The increase is expected to outweigh a reduction in expenditure on interest, and repairs and maintenance. Much of the 6.6 per cent increase resulted from a 10 per cent lift in the revenue of deer, velvet and wool as well as a 4.8 per cent lift in cash crops.

​Burtt said scanning and lambing so far had been " mixed", with some farmers reporting it had been the best in years to being "pretty average".

While South Island farmers had yet to lamb, those who had so far had said it had gone well. North Canterbury farmers were also in high spirits with plenty of feed on hand after being in drought, he said.

Sheep and beef revenue is expected to remain similar as small increases in production and easing exchange rates counter softening export prices.

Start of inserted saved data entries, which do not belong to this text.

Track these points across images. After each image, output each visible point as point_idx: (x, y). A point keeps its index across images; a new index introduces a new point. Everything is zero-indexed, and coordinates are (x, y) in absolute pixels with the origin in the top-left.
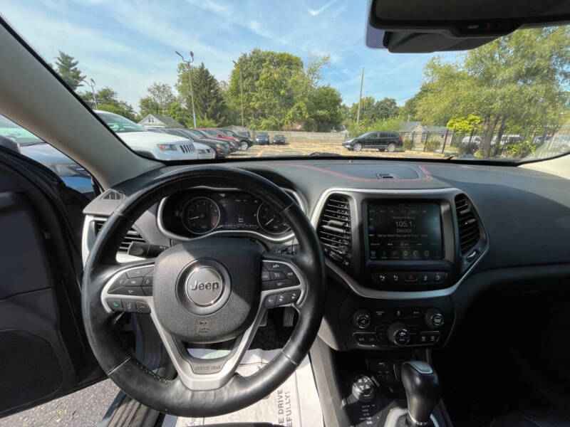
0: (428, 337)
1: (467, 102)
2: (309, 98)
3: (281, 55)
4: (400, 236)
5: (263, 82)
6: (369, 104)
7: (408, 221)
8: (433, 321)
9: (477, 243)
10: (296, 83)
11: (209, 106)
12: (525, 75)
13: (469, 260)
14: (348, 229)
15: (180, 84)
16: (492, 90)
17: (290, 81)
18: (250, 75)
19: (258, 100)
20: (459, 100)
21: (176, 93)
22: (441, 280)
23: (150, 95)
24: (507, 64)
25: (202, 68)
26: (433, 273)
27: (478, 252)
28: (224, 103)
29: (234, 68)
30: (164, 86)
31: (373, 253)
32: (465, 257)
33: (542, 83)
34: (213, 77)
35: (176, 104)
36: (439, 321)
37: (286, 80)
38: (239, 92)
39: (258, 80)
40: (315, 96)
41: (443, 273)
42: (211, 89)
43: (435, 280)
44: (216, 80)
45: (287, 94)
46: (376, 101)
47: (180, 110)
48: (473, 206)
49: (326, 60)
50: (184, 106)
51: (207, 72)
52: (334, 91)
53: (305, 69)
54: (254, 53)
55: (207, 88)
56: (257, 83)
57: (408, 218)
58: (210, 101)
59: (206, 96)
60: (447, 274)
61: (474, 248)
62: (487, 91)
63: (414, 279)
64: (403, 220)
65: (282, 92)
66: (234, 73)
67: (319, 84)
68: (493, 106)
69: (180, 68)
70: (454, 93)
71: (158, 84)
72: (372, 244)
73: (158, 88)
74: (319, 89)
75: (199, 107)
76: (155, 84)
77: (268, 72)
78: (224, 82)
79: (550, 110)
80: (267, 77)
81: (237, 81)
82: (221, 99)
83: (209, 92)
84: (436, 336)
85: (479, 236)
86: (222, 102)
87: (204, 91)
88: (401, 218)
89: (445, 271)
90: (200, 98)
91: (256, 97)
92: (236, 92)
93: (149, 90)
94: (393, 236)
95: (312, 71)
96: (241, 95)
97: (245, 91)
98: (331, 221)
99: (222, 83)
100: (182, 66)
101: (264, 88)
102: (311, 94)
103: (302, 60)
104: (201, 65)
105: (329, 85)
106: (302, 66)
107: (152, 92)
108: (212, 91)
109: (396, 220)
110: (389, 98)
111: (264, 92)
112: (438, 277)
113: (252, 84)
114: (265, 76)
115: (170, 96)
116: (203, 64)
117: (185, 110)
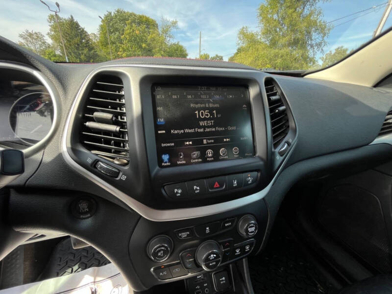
0: (242, 249)
1: (264, 58)
2: (164, 52)
3: (140, 17)
4: (202, 130)
5: (127, 36)
6: (206, 58)
7: (211, 110)
8: (247, 231)
9: (287, 134)
10: (153, 40)
11: (82, 53)
12: (292, 43)
13: (281, 154)
14: (122, 125)
15: (53, 33)
16: (277, 51)
17: (149, 37)
18: (117, 30)
19: (124, 51)
20: (259, 57)
21: (49, 41)
22: (253, 182)
23: (23, 41)
24: (284, 36)
25: (72, 20)
26: (244, 175)
27: (289, 144)
28: (95, 52)
29: (102, 24)
30: (36, 33)
31: (166, 157)
32: (277, 150)
33: (301, 49)
34: (83, 30)
35: (51, 50)
36: (253, 229)
37: (145, 37)
38: (107, 44)
39: (123, 34)
40: (168, 50)
41: (255, 173)
42: (83, 39)
43: (246, 183)
44: (86, 32)
45: (147, 47)
46: (210, 57)
47: (55, 56)
48: (282, 93)
49: (174, 24)
50: (58, 52)
51: (77, 24)
52: (182, 47)
53: (160, 30)
54: (118, 12)
55: (78, 38)
56: (122, 37)
57: (211, 105)
58: (83, 50)
59: (78, 45)
60: (259, 174)
61: (285, 140)
62: (273, 51)
63: (221, 186)
64: (205, 109)
65: (144, 45)
66: (102, 27)
67: (171, 41)
68: (276, 61)
69: (51, 19)
70: (256, 52)
71: (30, 31)
72: (163, 145)
73: (31, 35)
74: (171, 45)
75: (73, 54)
76: (27, 31)
77: (131, 29)
78: (94, 34)
79: (305, 65)
80: (130, 33)
81: (105, 34)
82: (93, 48)
83: (81, 42)
84: (251, 244)
85: (288, 127)
86: (93, 51)
87: (76, 40)
88: (203, 105)
89: (257, 170)
90: (73, 47)
91: (123, 48)
92: (105, 44)
93: (21, 36)
94: (192, 131)
95: (165, 31)
96: (110, 46)
97: (113, 43)
98: (96, 114)
99: (93, 35)
100: (51, 18)
101: (128, 41)
102: (166, 49)
103: (157, 22)
104: (70, 17)
105: (179, 42)
106: (157, 27)
107: (24, 38)
108: (83, 41)
109: (195, 109)
110: (219, 55)
111: (129, 45)
112: (250, 180)
113: (119, 38)
114: (128, 31)
115: (44, 43)
116: (72, 17)
117: (60, 56)
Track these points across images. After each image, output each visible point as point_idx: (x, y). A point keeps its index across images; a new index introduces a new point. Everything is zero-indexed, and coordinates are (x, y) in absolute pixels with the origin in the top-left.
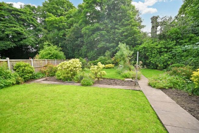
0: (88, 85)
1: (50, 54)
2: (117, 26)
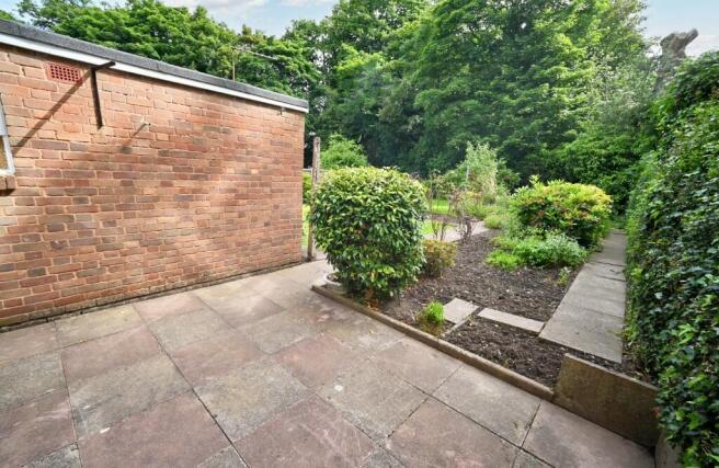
1: (339, 159)
2: (510, 85)
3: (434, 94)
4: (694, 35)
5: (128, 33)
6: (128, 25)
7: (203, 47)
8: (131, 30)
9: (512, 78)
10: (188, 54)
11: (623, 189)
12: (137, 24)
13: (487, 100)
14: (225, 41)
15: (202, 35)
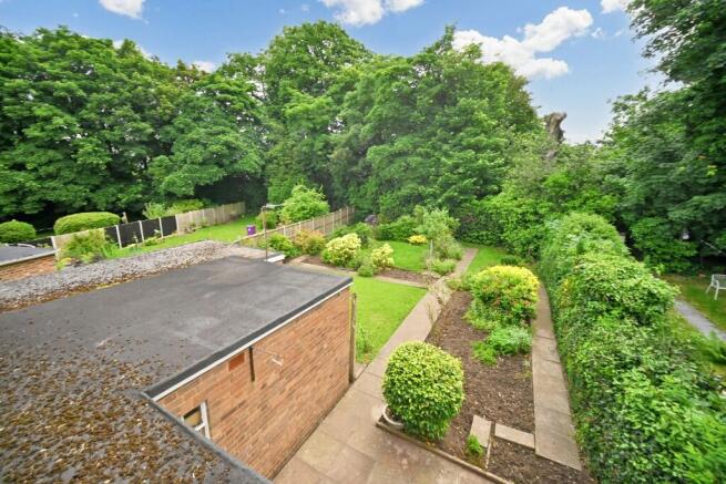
0: (367, 275)
1: (303, 209)
2: (445, 147)
3: (384, 150)
4: (565, 116)
5: (43, 70)
6: (42, 60)
7: (140, 88)
8: (45, 65)
9: (445, 141)
10: (121, 94)
11: (535, 240)
12: (52, 59)
13: (428, 155)
14: (161, 76)
15: (136, 74)
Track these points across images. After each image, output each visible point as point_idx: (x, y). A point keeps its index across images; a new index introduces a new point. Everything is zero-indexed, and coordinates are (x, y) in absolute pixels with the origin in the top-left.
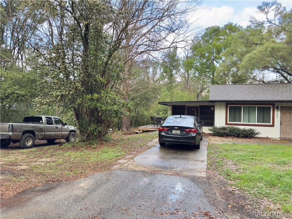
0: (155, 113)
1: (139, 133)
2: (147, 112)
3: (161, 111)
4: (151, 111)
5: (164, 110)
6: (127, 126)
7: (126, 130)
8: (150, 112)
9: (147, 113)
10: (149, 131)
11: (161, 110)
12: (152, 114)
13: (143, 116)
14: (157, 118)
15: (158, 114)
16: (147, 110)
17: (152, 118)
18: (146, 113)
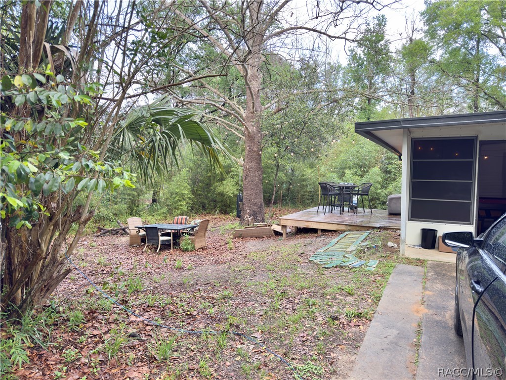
0: (333, 172)
1: (284, 235)
2: (313, 170)
3: (350, 168)
4: (323, 169)
5: (357, 165)
6: (255, 208)
7: (252, 219)
8: (318, 170)
9: (312, 172)
10: (314, 231)
11: (348, 165)
12: (324, 176)
13: (304, 180)
14: (341, 188)
15: (342, 175)
16: (311, 166)
17: (325, 187)
18: (309, 173)
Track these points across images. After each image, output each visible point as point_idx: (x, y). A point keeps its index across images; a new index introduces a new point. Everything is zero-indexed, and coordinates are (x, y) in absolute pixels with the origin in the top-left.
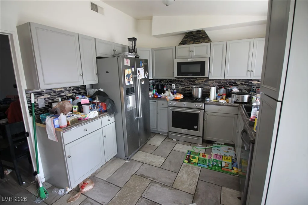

Burtt said demand was expected to remain reasonable this year, driven by China. China would remain the largest single country market for New Zealand lamb, accounting for 33 per cent of volume.

Continuing tight sheepmeat supplies in Australia and New Zealand, particularly mutton, was expected to support prices as exchange rates were the prime uncertainty.

Export lamb production is forecast to increase marginally. While exports to the European Union, including the United Kingdom, dropped in 2016 17, the EU accounted for 36 per cent of exports and remained greater than China.

Beef production was expected to be down slightly on last season as the average carcass weight is forecast to be lower. The share of New Zealand beef exports to the US decreased to 48 per cent last season, but increased slightly to China, which is the second largest market.